From: Greg Kroah-Hartman
Date: Thu Nov 09 2023 - 02:30:20 EST


On Thu, Nov 09, 2023 at 03:16:26PM +0800, Xu Yilun wrote:
> On Thu, Nov 09, 2023 at 06:27:24AM +0100, Greg Kroah-Hartman wrote:
> > On Thu, Nov 09, 2023 at 01:07:42PM +0800, Xu Yilun wrote:
> > > On Wed, Nov 08, 2023 at 05:20:53PM +0100, Greg Kroah-Hartman wrote:
> > > > On Wed, Nov 08, 2023 at 11:52:52PM +0800, Xu Yilun wrote:
> > > > > > >>
> > > > > > >> In fpga_region_get() / fpga_region_put(): call get_device() before
> > > > > > >> acquiring the mutex and put_device() after having released the mutex
> > > > > > >> to avoid races.
> > > >
> > > > Why do you need another reference count with a lock?
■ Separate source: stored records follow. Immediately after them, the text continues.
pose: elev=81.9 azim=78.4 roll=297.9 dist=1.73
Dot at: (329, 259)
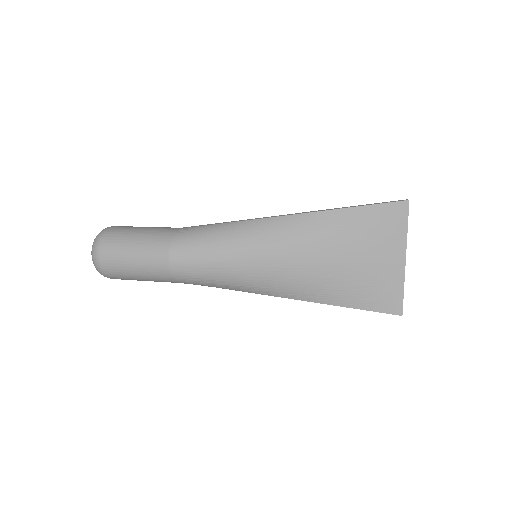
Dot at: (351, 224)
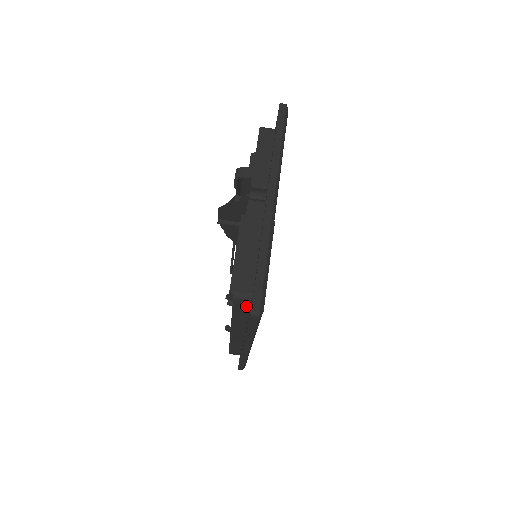
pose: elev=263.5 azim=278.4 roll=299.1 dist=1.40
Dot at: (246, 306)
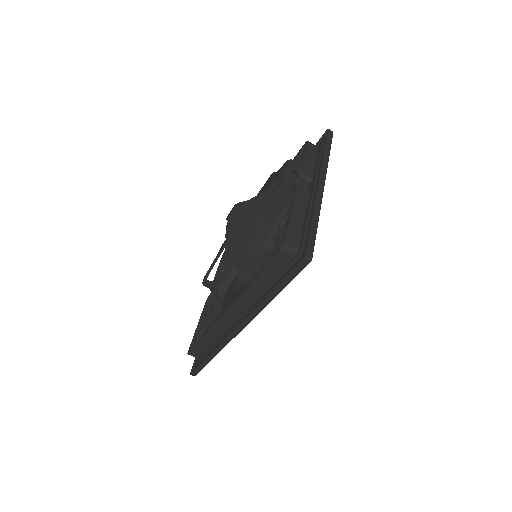
Dot at: (285, 261)
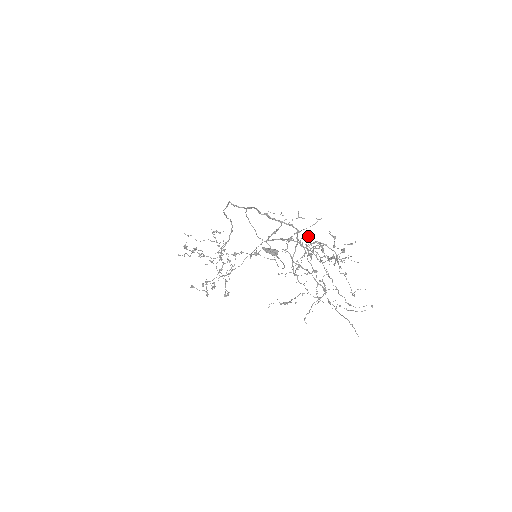
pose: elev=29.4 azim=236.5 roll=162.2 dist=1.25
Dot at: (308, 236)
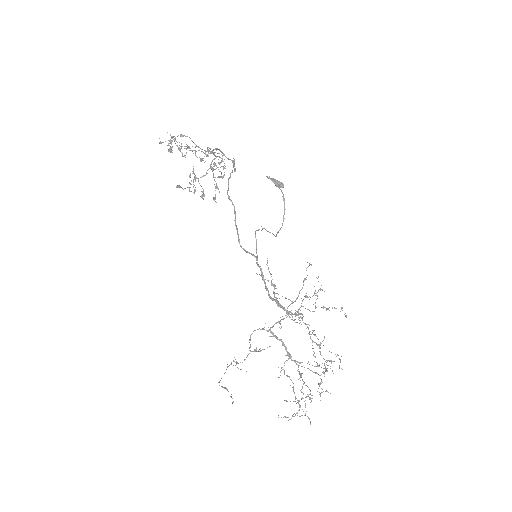
Dot at: occluded
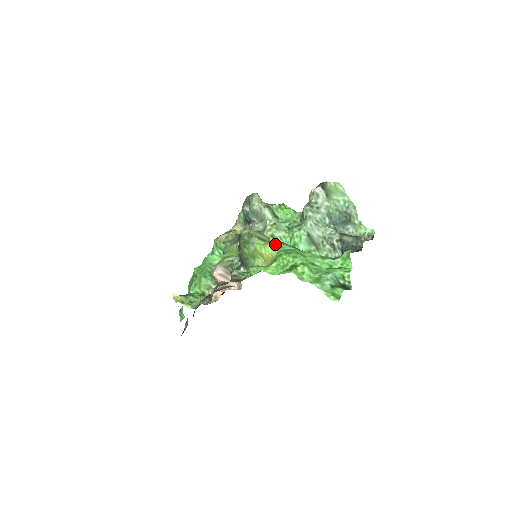
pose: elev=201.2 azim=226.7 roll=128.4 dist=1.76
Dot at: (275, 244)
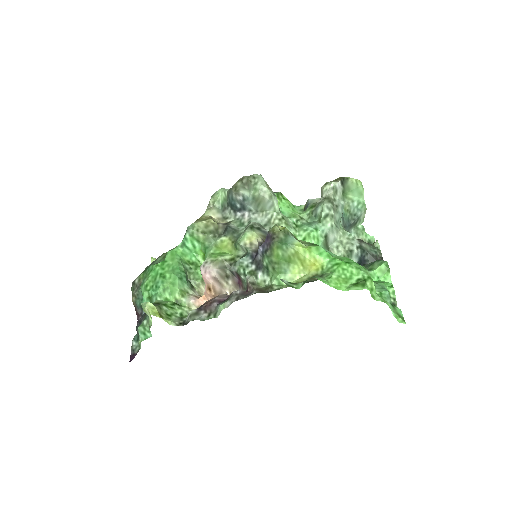
Dot at: (320, 248)
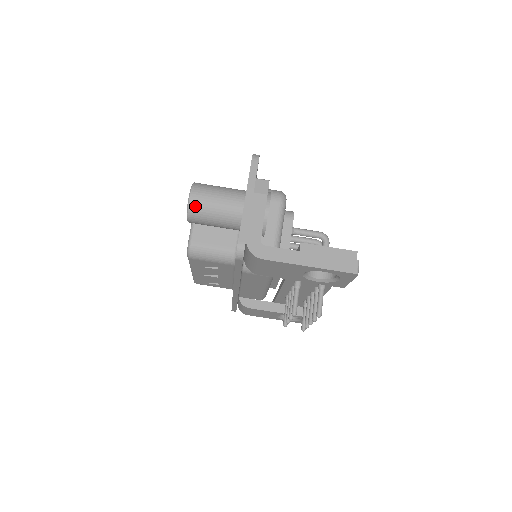
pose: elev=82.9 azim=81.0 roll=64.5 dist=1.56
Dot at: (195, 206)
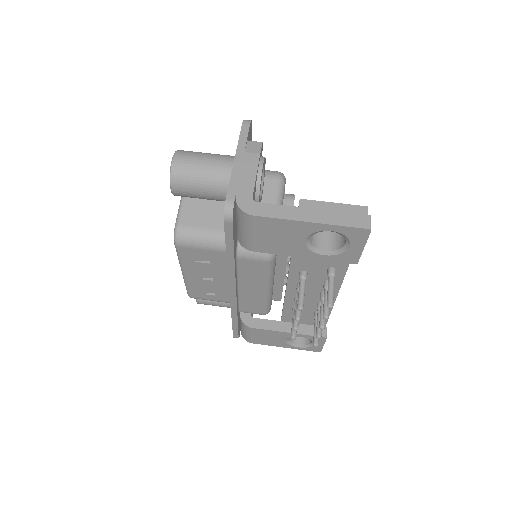
Dot at: (179, 169)
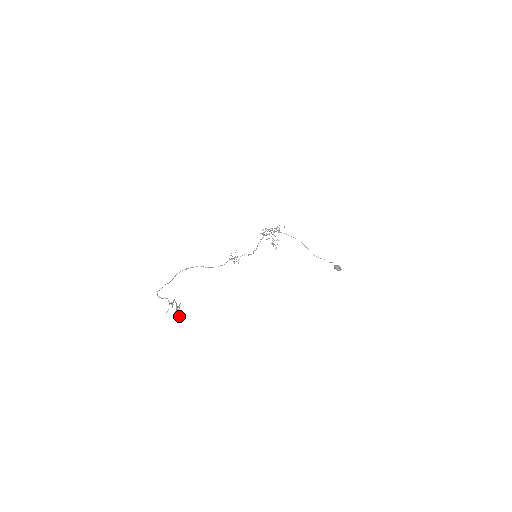
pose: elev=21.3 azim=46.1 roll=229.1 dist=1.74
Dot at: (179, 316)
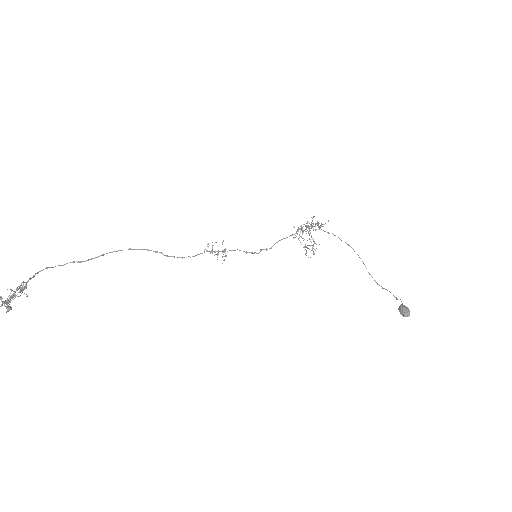
Dot at: (7, 310)
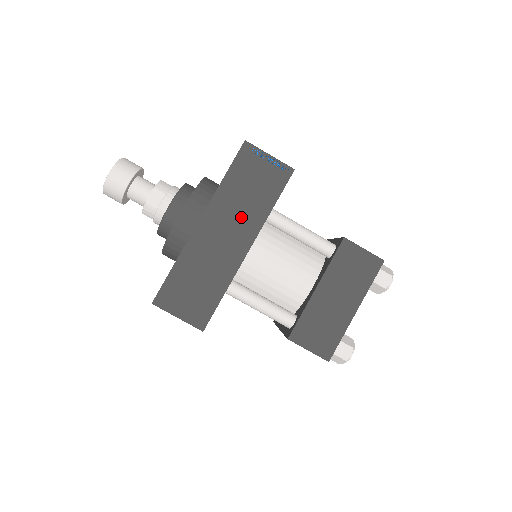
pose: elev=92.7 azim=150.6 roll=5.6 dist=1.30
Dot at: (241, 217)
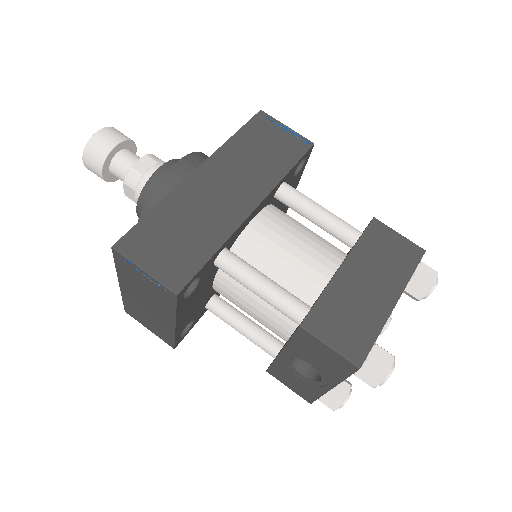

You already have
> > > > that with the calls to get/put_device().
> > >
> > > The low-level driver module could still be possibly unloaded at the same
> > > time, if so, when FPGA core run some callbacks provided by low-level driver
> > > module, its referenced page of code is unmapped...
> >
> > Then something is designed wrong here, the unloading of the low-level
> > driver should remove the access to the device itself. Perhaps fix that?
>
> Actually the low-level driver module on its own has no way to garantee its
> own code page of callbacks not accessed. It *is* accessing its code page
> when it tries (to release) any protection.

It is not up to the low-level driver to do this, it's up to the code
that calls into it (i.e. the fpga core code) to handle the proper
reference counting.

> Core code must help, and something like file_operations.owner is an
> effective way.

Yes, that should be all that you need.